To solve the given equations step by step, we will start with the first equation and then move on to the second equation. ### Step 1: Solve Equation I **Equation I:** \( 2x^2 + 7x - 60 = 0 \) 1. **Identify coefficients:** Here, \( a = 2 \), \( b = 7 \), and \( c = -60 \). 2. **Calculate the product \( ac \):** \[ ac = 2 \times (-60) = -120 \] 3. **Find two numbers that multiply to \( ac \) and add to \( b \):** We need two numbers that multiply to \(-120\) and add to \(7\). The numbers are \(15\) and \(-8\) because: \[ 15 \times (-8) = -120 \quad \text{and} \quad 15 + (-8) = 7 \] 4. **Rewrite the equation using these numbers:** \[ 2x^2 + 15x - 8x - 60 = 0 \] 5. **Group the terms:** \[ (2x^2 + 15x) + (-8x - 60) = 0 \] 6. **Factor by grouping:** \[ x(2x + 15) - 4(2x + 15) = 0 \] \[ (2x + 15)(x - 4) = 0 \] 7. **Set each factor to zero:** \[ 2x + 15 = 0 \quad \Rightarrow \quad x = -\frac{15}{2} = -7.5 \] \[ x - 4 = 0 \quad \Rightarrow \quad x = 4 \] 8. **Solutions for Equation I:** \[ x = 4 \quad \text{or} \quad x = -7.5 \] ### Step 2: Solve Equation II **Equation II:** \( 3y^2 - 28y + 64 = 0 \) 1. **Identify coefficients:** Here, \( a = 3 \), \( b = -28 \), and \( c = 64 \). 2. **Calculate the product \( ac \):** \[ ac = 3 \times 64 = 192 \] 3. **Find two numbers that multiply to \( ac \) and add to \( b \):** We need two numbers that multiply to \(192\) and add to \(-28\).

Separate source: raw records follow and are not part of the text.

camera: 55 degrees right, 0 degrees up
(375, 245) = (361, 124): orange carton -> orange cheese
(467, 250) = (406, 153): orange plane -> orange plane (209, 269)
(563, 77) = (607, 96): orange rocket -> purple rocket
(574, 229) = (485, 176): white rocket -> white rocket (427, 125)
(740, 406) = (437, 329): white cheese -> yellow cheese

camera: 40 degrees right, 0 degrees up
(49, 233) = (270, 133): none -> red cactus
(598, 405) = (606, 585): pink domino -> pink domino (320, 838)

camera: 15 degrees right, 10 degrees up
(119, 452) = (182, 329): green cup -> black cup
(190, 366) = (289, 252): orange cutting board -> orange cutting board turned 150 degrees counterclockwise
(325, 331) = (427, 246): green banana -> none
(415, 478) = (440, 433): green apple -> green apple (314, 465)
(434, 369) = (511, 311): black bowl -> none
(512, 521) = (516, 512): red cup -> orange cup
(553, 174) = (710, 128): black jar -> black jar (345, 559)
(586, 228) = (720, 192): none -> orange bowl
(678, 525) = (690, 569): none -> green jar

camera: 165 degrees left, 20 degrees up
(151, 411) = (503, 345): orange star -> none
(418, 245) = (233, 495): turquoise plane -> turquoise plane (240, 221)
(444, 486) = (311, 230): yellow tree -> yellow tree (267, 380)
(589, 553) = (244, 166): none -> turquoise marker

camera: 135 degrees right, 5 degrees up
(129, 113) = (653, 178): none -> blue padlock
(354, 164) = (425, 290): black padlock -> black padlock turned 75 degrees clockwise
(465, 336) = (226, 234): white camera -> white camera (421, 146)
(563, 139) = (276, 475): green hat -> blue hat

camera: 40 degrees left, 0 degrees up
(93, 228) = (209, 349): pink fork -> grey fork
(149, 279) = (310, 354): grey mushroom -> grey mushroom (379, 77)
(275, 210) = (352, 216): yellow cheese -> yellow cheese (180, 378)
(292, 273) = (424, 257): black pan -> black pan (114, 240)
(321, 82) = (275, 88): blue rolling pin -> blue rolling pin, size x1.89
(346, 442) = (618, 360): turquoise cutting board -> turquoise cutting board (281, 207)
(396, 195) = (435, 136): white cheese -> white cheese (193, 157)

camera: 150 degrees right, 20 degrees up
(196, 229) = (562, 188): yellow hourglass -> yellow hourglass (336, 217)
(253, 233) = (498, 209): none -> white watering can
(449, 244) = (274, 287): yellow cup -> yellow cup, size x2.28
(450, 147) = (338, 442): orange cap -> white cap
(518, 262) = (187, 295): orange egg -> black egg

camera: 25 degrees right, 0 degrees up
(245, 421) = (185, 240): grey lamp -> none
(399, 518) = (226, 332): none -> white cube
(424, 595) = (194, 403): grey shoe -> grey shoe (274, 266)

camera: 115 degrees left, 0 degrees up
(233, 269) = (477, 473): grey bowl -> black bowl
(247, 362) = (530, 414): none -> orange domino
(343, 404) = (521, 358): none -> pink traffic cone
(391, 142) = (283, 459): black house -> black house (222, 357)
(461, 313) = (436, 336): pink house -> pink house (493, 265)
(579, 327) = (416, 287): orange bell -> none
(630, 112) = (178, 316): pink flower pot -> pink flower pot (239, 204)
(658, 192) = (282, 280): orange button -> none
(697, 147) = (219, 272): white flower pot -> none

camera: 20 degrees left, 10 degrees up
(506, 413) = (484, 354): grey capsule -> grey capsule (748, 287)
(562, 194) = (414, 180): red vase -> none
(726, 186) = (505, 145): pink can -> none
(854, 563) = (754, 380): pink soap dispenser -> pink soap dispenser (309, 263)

The numbers are \(-12\) and \(-16\) because: \[ -12 \times -16 = 192 \quad \text{and} \quad -12 + (-16) = -28 \] 4. **Rewrite the equation using these numbers:** \[ 3y^2 - 12y - 16y + 64 = 0 \] 5. **Group the terms:** \[ (3y^2 - 12y) + (-16y + 64) = 0 \] 6. **Factor by grouping:** \[ 3y(y - 4) - 16(y - 4) = 0 \] \[ (y - 4)(3y - 16) = 0 \] 7. **Set each factor to zero:** \[ y - 4 = 0 \quad \Rightarrow \quad y = 4 \] \[ 3y - 16 = 0 \quad \Rightarrow \quad y = \frac{16}{3} \approx 5.33 \] 8. **Solutions for Equation II:** \[ y = 4 \quad \text{or} \quad y = \frac{16}{3} \] ### Step 3: Compare Solutions - From Equation I, we have \( x = 4 \) and \( x = -7.5 \). - From Equation II, we have \( y = 4 \) and \( y = \frac{16}{3} \approx 5.33 \). ### Conclusion - Comparing \( x = 4 \) with \( y = 4 \): \( x = y \) - Comparing \( x = 4 \) with \( y \approx 5.33 \): \( x < y \) - Comparing \( x = -7.5 \) with \( y = 4 \): \( x < y \) - Comparing \( x = -7.5 \) with \( y \approx 5.33 \): \( x < y \) Thus, we conclude that \( x \leq y \).